- [Enunciado A]
Por favor, converta os registros, do início deles até a linha que contém "genus: Bistorta", inclusive, em uma lista JSON de strings, uma por linha, sem as linhas em branco.

-------- Texto fornecido --------

Recentemente, na Alemanha, traumatizada pelos horrores do Nazismo, no dia 7 de maio de 2018, em Bielefeld, cidade na região oeste da Alemanha, a octogenária Ursula Haverbeck foi detida, e após ser sentenciada, cumprirá uma pena de 2 anos de prisão por negar reiteradamente o Holocausto. A alemã, de 89 anos, é ícone dos neonazistas e foi condenada por incitação ao ódio racial.
Também na Alemanha de Lutero, que acerca dos Judeus dizia: "Queime suas sinagogas. Negue a eles o que disse anteriormente. Force-os a trabalhar e trate-os com toda sorte de severidade… são inúteis, devemos tratá-los como cachorros loucos, para não sermos parceiros em suas blasfêmias e vícios, e para que não recebamos a ira de Deus sobre nós. Eu estou fazendo a minha parte." E, ainda, "Resumindo, caros príncipes e nobres que têm judeus em seus domínios, se este meu conselho não vos serve, encontrai solução melhor, para que vós e nós possamos nos ver livres dessa insuportável carga infernal – os judeus." No dia 6 de junho de 2018, o Presidente d Alemanha condenou severamente a audácia dos Neonazistas.
Com efeito, numa atitude de respeito e coerência, para que as feridas de um passado não tão longínquo não sejam reabertas, o presidente da Alemanha, Frank-Walter Steinmeier, em uma resposta às declarações do líder do partido Alternativa para a Alemanha (AfD), Alexander Gauland, que negou os horrores do Nazismo, condenou qualquer relativização do regime hitlerista, tendo afirmado que: "Negar, minimizar ou relativizar essa ruptura sem precedentes com a civilização não é só um insulto a milhões de vítimas, mas busca conscientemente reabrir feridas e semear de novo o ódio"
No nosso vizinho Uruguai, no mês de setembro último, o Governo do presidente Tabaré Vázquez depois que o comandante-geral do Exército o acusou indiretamente de mentir ao ministro do Trabalho Ernesto Murro, tomou uma decisão inédita, puniu o chefe do Estado-Maior, o general Marcelo Montaner, determinando que, por um período de 30 dias, após seu expediente de trabalho o referido militar teria de passar seu tempo livre confinado e sem poder receber visitas.
Também no Uruguai, uma semana após aplicar a punição ao chefe do Estado-Maior, o Governo uruguaio, depois de que a banda musical do Exército tocou um hino do Partido Nacional (na oposição) durante um evento público, ação interpretada como um protesto contra a punição imposta ao General, o segundo na hierarquia do exército uruguaio também foi punido com três dias de prisão simples.

-------- Registros de dados --------

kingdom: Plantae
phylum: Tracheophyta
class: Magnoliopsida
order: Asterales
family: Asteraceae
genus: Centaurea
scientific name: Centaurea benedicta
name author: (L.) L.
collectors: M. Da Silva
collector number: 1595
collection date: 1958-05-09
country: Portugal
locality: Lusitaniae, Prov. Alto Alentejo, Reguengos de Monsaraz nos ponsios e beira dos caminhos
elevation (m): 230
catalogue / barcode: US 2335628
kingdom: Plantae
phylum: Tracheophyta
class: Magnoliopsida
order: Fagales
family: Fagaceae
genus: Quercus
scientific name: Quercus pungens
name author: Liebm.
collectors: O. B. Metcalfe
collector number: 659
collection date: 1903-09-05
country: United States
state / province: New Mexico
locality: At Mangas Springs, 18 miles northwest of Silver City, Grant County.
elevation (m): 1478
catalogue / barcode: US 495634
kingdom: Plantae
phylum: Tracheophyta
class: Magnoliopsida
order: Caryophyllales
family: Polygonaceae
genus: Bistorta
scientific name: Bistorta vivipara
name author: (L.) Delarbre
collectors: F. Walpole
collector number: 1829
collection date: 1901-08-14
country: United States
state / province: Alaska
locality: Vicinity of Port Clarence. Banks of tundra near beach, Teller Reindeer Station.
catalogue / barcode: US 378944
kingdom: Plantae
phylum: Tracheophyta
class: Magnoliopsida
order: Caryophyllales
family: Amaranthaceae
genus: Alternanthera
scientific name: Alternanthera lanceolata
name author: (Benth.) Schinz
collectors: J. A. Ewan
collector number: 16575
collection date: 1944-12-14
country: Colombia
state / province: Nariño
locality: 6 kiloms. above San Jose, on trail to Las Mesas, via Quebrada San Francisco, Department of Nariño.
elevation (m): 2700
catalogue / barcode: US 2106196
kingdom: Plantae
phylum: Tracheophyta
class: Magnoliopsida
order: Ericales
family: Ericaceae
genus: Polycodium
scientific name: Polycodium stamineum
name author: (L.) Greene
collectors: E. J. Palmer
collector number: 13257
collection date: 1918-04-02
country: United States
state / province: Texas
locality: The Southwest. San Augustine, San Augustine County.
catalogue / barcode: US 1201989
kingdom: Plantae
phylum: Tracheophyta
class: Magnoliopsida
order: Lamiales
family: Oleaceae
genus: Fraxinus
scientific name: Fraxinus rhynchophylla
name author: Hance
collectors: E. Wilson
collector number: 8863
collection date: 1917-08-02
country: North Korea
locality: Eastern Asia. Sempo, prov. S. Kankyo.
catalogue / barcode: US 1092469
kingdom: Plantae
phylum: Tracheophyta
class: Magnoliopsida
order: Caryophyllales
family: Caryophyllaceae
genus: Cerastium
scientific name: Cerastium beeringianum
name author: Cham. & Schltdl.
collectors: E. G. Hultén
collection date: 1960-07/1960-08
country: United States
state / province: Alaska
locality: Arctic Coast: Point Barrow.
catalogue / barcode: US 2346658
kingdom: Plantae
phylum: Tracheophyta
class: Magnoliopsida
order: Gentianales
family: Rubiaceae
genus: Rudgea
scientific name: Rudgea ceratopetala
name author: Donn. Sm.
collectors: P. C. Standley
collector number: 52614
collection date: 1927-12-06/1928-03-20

--------

- [Enunciado B]
Segundo o texto fornecido, por quantos dias o general Marcelo Montaner teve de ficar confinado após o expediente?

- [Resposta A]
[
  "kingdom: Plantae",
  "phylum: Tracheophyta",
  "class: Magnoliopsida",
  "order: Asterales",
  "family: Asteraceae",
  "genus: Centaurea",
  "scientific name: Centaurea benedicta",
  "name author: (L.) L.",
  "collectors: M. Da Silva",
  "collector number: 1595",
  "collection date: 1958-05-09",
  "country: Portugal",
  "locality: Lusitaniae, Prov. Alto Alentejo, Reguengos de Monsaraz nos ponsios e beira dos caminhos",
  "elevation (m): 230",
  "catalogue / barcode: US 2335628",
  "kingdom: Plantae",
  "phylum: Tracheophyta",
  "class: Magnoliopsida",
  "order: Fagales",
  "family: Fagaceae",
  "genus: Quercus",
  "scientific name: Quercus pungens",
  "name author: Liebm.",
  "collectors: O. B. Metcalfe",
  "collector number: 659",
  "collection date: 1903-09-05",
  "country: United States",
  "state / province: New Mexico",
  "locality: At Mangas Springs, 18 miles northwest of Silver City, Grant County.",
  "elevation (m): 1478",
  "catalogue / barcode: US 495634",
  "kingdom: Plantae",
  "phylum: Tracheophyta",
  "class: Magnoliopsida",
  "order: Caryophyllales",
  "family: Polygonaceae",
  "genus: Bistorta"
]

- [Resposta B]
Por 30 dias.